Answer: (d) ii, iii, v
ii — Willingness to admit mistakes publicly; iii — Openness and clear communication to curb issues in advance; v — Encouraging healthy dialogue and criticism. Options i (restricting access to managers), iv (evading ethics), and vi (restricting honest moral effort) are harmful and anti-ethical approaches.
Q4. Mr. Prantik Sharma signed a legal agreement prohibiting him from sharing any information about a government project, including its location. This agreement is technically called:
Answer: (b) Non-disclosure Agreement (NDA)
An NDA is a legally binding contract preventing the sharing of confidential information. It is the standard mechanism for protecting trade secrets and sensitive project details.
Q5. Mr. Sethi, Sr. Architect at Sigma Pvt. Ltd., secretly worked as part-time consultant for competitor eSPACE Architect without informing his employer. This is a case of:
Answer: (b) Conflict of Interest
He has an interest (consulting for a competitor) that, if pursued, could compromise his obligations to his primary employer Sigma Pvt. Ltd. This falls under "interests in other companies" — a classic conflict of interest scenario.
Q6. Assertion: Confidentiality applies to engineering as well as other professions. Reason: When clients go to attorneys or doctors, only personal ethics (not professional codes) indicate confidentiality will be maintained.
Answer: (c) A is true but R is false
The Assertion is correct — confidentiality absolutely applies to engineering. The Reason is false — confidentiality is upheld by professional ethics codes and legal obligations, not merely by personal ethics.
Q7. Trisha disclosed her company's proposed manpower for a project to her brother (working for a competing firm) during a family gathering. This is an act of:
Answer: (a) Breach of Confidentiality
Project manpower, layout, and design information are classified as confidential business information. Disclosing them — even unintentionally in a social setting — constitutes a breach of the company's confidentiality policy.
Q8. What is the correct statement about confidentiality criteria in companies?
Answer: (c) There is no fixed criterion — what an employer considers confidential shall be kept confidential.
Confidentiality is employer-defined. There is no universal standard list of confidential items across all companies.
Q9. Which of the following is correct regarding "Conflicting interests"?
i. A person has two or more desires that cannot all be satisfied.
ii. There is no suggestion it is morally wrong to pursue two or more desires.
iii. When an interest, if pursued, could keep a professional from meeting one of his obligations.
iv. There is a suggestion it is problematic to pursue two or more desires.

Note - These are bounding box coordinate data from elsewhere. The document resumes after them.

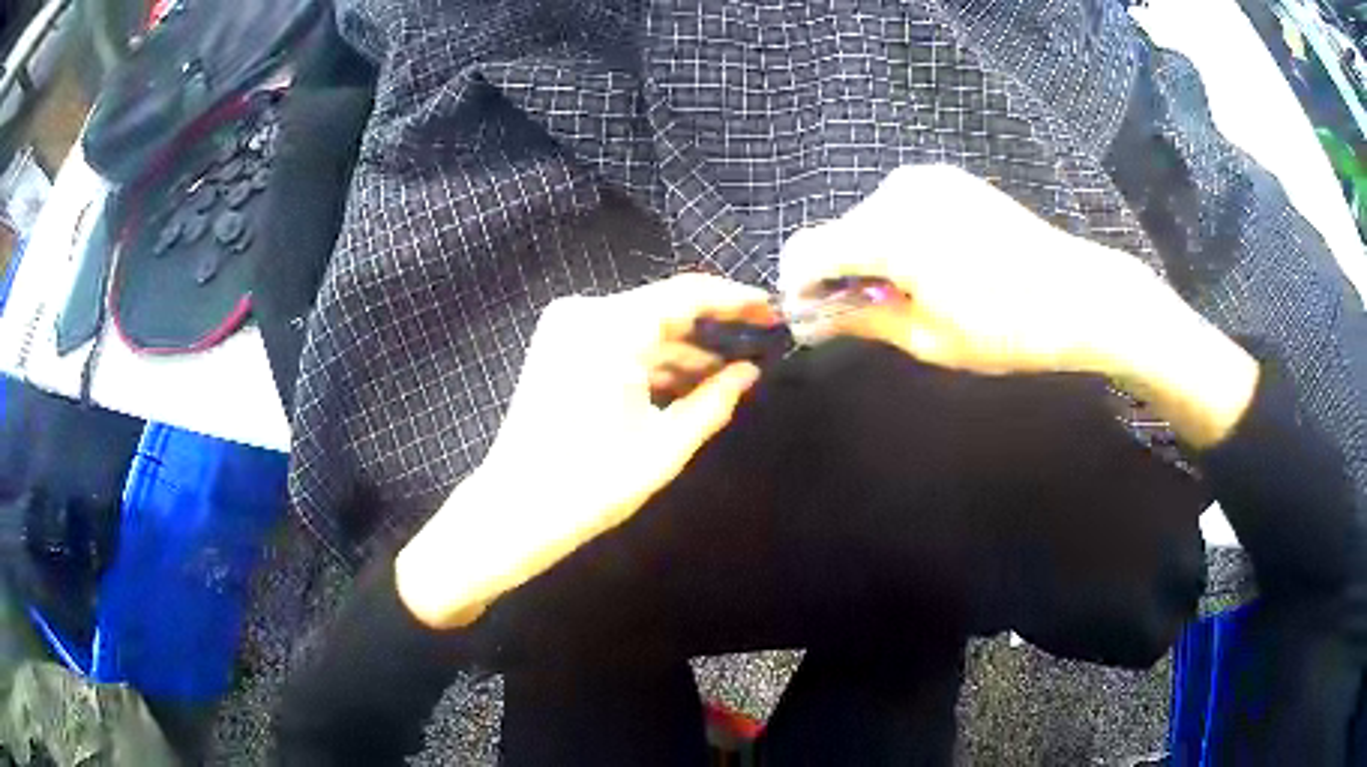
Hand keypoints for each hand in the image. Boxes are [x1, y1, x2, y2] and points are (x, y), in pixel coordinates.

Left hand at [396, 274, 772, 627]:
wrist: (515, 510)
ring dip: (683, 350)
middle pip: (664, 308)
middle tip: (760, 340)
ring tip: (729, 375)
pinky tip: (684, 384)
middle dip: (711, 328)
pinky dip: (651, 361)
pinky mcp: (558, 347)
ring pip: (641, 327)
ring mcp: (566, 328)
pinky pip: (618, 342)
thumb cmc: (592, 484)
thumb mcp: (664, 445)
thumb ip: (713, 401)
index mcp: (611, 329)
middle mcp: (585, 313)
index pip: (687, 294)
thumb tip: (750, 373)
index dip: (735, 302)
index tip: (772, 313)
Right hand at [777, 163, 1258, 448]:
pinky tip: (928, 270)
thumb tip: (814, 316)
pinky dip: (896, 239)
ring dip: (868, 258)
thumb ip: (861, 319)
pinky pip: (899, 209)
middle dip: (837, 275)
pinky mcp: (949, 180)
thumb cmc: (1006, 329)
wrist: (1078, 294)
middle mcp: (898, 190)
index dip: (798, 287)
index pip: (808, 250)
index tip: (812, 320)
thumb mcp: (928, 339)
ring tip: (904, 298)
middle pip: (837, 232)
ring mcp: (927, 179)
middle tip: (862, 320)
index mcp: (889, 230)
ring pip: (867, 220)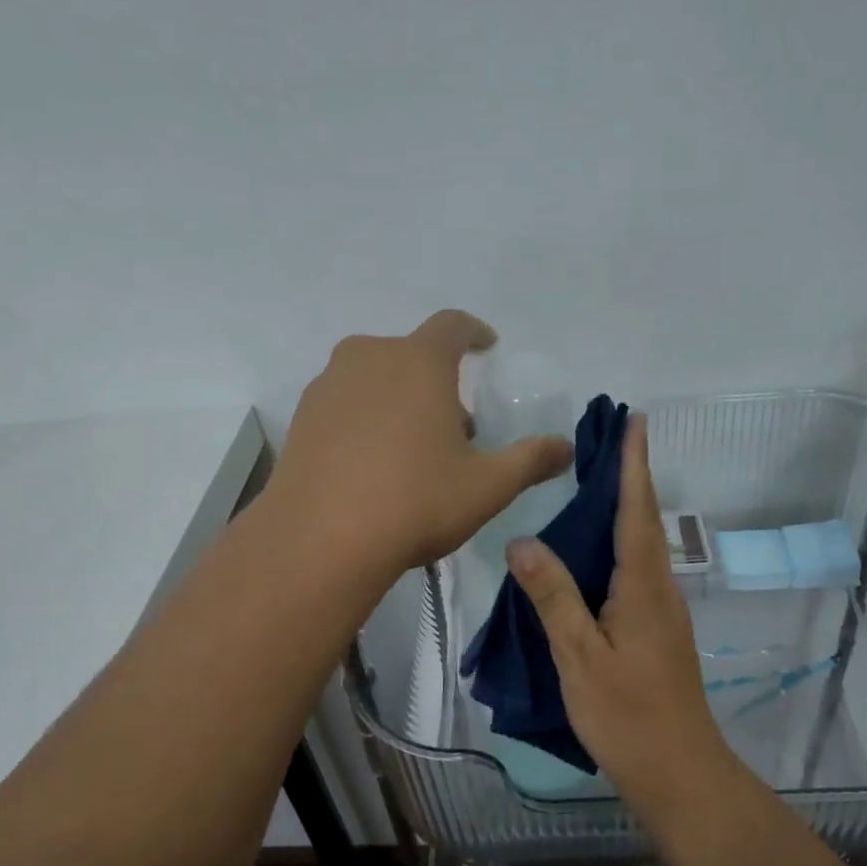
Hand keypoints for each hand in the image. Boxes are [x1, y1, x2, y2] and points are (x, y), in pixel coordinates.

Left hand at [270, 311, 573, 578]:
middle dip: (438, 379)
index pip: (452, 326)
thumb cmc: (415, 502)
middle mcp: (369, 358)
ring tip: (413, 448)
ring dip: (399, 398)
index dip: (474, 332)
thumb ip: (530, 460)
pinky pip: (345, 402)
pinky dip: (365, 417)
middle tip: (456, 425)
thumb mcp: (487, 486)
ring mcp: (328, 385)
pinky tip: (371, 463)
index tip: (486, 345)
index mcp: (419, 362)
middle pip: (412, 354)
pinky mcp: (301, 417)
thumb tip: (565, 448)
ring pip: (374, 376)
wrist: (319, 540)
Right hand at [504, 414, 730, 806]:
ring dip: (626, 508)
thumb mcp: (580, 656)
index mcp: (643, 586)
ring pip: (642, 546)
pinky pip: (636, 571)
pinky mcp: (657, 630)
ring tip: (597, 481)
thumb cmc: (627, 715)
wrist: (679, 772)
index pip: (637, 511)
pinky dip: (619, 545)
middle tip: (607, 439)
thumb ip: (553, 597)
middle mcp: (660, 589)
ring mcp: (662, 611)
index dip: (634, 465)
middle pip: (644, 521)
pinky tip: (594, 553)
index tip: (634, 420)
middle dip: (630, 477)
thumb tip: (522, 541)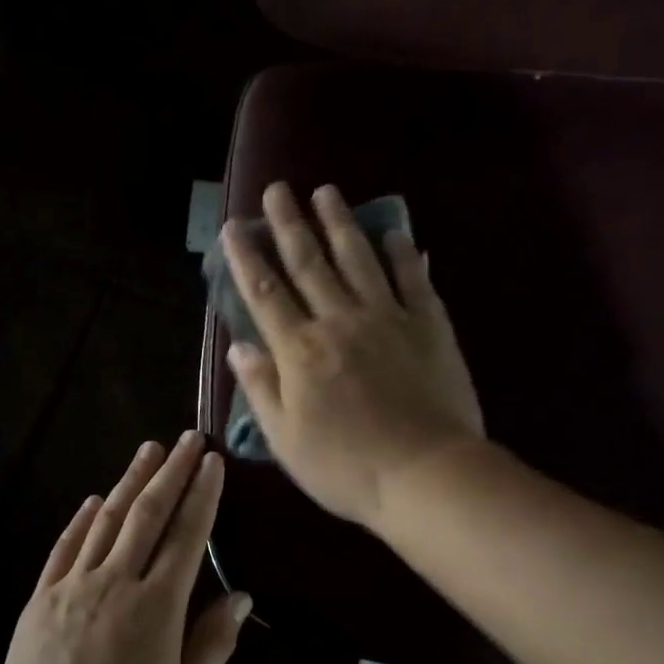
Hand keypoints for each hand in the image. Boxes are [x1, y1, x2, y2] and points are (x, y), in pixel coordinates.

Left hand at [0, 432, 251, 663]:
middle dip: (170, 472)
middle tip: (186, 438)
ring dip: (130, 482)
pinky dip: (82, 519)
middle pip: (148, 514)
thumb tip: (239, 596)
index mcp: (156, 607)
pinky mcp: (42, 596)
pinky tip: (95, 500)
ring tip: (147, 450)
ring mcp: (74, 585)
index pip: (186, 536)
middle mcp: (116, 582)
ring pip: (107, 520)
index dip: (202, 495)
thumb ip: (212, 644)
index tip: (212, 462)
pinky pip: (65, 547)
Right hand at [220, 181, 485, 528]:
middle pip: (308, 263)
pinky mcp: (428, 326)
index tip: (234, 226)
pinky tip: (394, 232)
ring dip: (340, 223)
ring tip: (327, 192)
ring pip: (358, 259)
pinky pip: (412, 279)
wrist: (425, 475)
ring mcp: (387, 318)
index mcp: (300, 350)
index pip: (265, 293)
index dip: (246, 257)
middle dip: (289, 224)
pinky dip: (402, 254)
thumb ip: (261, 388)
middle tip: (278, 189)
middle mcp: (339, 321)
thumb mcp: (285, 439)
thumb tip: (238, 346)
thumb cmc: (346, 466)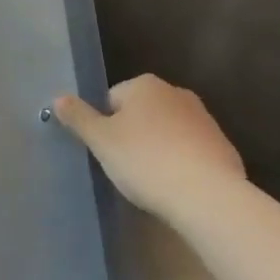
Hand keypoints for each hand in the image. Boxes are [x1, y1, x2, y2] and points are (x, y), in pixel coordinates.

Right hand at [54, 73, 243, 221]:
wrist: (207, 195)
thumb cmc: (146, 161)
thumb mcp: (102, 141)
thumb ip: (78, 117)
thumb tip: (57, 97)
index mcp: (144, 85)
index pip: (112, 99)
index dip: (106, 127)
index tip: (108, 153)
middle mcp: (175, 91)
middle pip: (142, 112)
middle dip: (133, 136)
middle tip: (127, 168)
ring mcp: (203, 117)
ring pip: (168, 131)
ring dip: (159, 149)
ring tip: (154, 181)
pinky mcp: (222, 145)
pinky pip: (192, 151)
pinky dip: (184, 164)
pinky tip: (179, 188)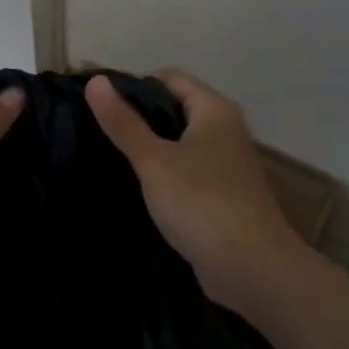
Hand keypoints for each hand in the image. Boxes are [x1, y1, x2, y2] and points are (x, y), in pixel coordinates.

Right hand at [85, 70, 303, 310]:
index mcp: (215, 110)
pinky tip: (137, 190)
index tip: (98, 105)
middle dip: (138, 119)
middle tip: (97, 132)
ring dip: (150, 150)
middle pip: (175, 110)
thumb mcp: (154, 160)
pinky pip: (186, 175)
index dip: (133, 86)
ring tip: (109, 159)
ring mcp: (227, 167)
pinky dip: (164, 177)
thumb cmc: (202, 203)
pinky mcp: (223, 198)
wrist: (252, 269)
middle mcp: (226, 131)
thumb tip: (96, 81)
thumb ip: (124, 123)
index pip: (169, 78)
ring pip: (180, 145)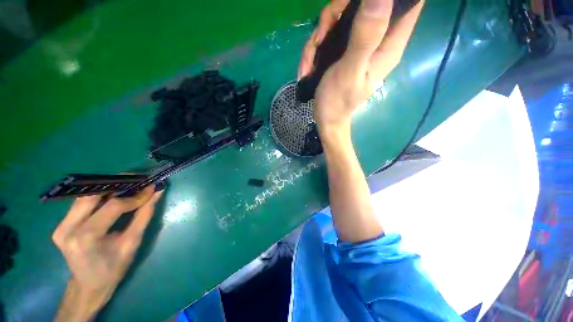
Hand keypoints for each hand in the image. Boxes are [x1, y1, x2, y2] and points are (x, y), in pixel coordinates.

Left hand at [52, 186, 162, 320]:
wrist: (88, 286)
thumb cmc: (114, 268)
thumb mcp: (132, 243)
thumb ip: (144, 215)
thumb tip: (157, 193)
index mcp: (86, 237)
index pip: (113, 206)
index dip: (135, 196)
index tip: (152, 188)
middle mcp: (68, 228)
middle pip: (93, 195)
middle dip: (118, 183)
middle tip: (138, 179)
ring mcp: (61, 226)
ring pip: (85, 196)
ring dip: (108, 188)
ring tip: (128, 186)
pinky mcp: (61, 225)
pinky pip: (81, 203)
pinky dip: (99, 196)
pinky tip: (113, 196)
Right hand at [300, 0, 423, 134]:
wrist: (326, 118)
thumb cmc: (338, 101)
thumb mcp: (350, 70)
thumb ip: (366, 36)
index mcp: (388, 45)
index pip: (407, 4)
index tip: (359, 5)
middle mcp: (377, 39)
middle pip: (365, 3)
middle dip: (338, 12)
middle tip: (321, 35)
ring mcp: (358, 43)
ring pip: (342, 16)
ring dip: (320, 35)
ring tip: (310, 62)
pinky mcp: (343, 49)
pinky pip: (330, 33)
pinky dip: (315, 48)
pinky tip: (308, 67)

v. It is often physically/economically possible to pursue all the conflicting interests.
Answer: (c) Only ii
"Conflicting interests" simply describes having desires that can't all be satisfied — statement ii correctly notes there's nothing morally wrong about this. Statements iii, iv, v describe "conflict of interest" (the professional/ethical concept), not merely "conflicting interests." Statement i is partially correct but combined with iii in option (a), making only ii as a standalone the precise answer.
Q10. "Working environment, ethical values widely acknowledged, conducive to morally responsible conduct." Identify the context:
Answer: (d) Ethical corporate climate
This is the textbook definition of an ethical corporate climate — a working environment where ethical values are widely acknowledged and that promotes morally responsible conduct.